Source information START

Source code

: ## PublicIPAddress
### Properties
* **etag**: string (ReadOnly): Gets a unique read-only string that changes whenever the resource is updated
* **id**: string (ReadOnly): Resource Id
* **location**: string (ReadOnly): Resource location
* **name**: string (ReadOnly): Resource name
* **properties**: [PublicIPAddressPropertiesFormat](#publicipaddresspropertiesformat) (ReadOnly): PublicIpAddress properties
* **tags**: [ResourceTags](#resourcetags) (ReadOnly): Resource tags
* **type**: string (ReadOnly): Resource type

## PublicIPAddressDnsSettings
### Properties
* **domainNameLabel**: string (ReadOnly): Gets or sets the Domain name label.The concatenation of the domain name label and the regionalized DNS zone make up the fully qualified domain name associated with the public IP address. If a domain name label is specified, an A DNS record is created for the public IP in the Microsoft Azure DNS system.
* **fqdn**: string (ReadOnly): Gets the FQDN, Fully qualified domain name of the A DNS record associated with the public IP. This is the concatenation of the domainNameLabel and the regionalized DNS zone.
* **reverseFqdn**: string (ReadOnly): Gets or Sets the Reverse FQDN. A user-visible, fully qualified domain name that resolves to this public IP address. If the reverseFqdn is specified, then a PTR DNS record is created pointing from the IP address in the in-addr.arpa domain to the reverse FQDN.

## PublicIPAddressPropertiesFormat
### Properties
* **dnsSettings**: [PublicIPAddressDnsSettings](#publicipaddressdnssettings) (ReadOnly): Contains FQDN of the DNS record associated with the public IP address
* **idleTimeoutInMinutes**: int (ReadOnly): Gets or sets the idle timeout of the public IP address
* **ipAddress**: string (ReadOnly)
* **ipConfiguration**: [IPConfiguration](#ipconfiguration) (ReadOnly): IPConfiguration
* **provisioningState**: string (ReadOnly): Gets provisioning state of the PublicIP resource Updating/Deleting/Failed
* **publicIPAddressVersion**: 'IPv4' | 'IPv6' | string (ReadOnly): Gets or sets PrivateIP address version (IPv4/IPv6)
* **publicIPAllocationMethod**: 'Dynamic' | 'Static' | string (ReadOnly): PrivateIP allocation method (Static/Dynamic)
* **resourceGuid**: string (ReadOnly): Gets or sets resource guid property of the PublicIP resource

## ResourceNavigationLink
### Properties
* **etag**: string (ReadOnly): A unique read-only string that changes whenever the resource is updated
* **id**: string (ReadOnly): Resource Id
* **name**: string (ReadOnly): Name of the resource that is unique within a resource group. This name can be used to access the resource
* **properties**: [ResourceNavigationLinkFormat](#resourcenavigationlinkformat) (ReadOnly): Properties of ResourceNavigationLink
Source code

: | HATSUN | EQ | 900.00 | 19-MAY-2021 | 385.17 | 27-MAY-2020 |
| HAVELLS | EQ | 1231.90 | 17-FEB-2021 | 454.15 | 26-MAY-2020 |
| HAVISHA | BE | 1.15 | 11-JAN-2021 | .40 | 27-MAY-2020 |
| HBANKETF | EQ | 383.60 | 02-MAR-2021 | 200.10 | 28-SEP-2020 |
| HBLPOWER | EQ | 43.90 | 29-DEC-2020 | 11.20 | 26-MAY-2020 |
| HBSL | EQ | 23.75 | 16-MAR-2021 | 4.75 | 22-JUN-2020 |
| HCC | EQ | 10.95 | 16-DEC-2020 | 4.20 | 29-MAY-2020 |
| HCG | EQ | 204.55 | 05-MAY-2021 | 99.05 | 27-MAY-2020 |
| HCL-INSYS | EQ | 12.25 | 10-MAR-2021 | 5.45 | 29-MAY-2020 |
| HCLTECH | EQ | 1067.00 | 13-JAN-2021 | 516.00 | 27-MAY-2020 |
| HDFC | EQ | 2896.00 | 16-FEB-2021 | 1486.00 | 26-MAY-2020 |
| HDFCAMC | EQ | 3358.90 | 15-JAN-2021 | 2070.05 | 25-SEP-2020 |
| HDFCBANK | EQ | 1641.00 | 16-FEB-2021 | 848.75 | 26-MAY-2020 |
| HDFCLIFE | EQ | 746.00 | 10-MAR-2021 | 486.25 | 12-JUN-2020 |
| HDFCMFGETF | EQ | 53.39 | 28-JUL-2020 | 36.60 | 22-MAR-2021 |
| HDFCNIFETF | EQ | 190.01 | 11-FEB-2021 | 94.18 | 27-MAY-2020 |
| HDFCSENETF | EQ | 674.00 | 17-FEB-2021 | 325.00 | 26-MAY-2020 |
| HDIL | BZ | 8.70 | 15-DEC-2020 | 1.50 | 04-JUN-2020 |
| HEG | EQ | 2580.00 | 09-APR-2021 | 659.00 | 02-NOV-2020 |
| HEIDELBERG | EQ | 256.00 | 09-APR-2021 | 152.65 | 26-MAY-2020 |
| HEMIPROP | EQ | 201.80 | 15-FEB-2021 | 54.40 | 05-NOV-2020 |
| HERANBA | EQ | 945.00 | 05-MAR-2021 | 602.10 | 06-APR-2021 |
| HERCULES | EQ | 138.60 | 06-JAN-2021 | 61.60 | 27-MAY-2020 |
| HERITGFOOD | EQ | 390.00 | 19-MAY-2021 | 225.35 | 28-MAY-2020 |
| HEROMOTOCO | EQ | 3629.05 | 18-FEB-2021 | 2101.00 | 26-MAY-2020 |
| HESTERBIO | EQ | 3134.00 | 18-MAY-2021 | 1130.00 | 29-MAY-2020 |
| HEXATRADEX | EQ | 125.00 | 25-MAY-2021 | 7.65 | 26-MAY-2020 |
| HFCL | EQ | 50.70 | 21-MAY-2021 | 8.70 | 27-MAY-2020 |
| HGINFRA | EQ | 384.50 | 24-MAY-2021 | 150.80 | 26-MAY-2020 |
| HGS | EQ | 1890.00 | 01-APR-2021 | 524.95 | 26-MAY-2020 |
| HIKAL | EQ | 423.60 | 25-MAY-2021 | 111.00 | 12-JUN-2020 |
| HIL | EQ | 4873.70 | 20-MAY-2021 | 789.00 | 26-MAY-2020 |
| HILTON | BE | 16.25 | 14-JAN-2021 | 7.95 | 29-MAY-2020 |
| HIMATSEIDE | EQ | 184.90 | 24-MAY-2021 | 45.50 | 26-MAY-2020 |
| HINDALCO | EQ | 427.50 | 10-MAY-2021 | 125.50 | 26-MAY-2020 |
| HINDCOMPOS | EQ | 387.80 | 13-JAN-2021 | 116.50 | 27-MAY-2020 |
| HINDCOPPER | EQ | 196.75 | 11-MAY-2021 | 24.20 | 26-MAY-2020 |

Source information END

How many lines in the records above contain the string "FQDN"? Case counts, so match capitals exactly, and reply with the number only.

3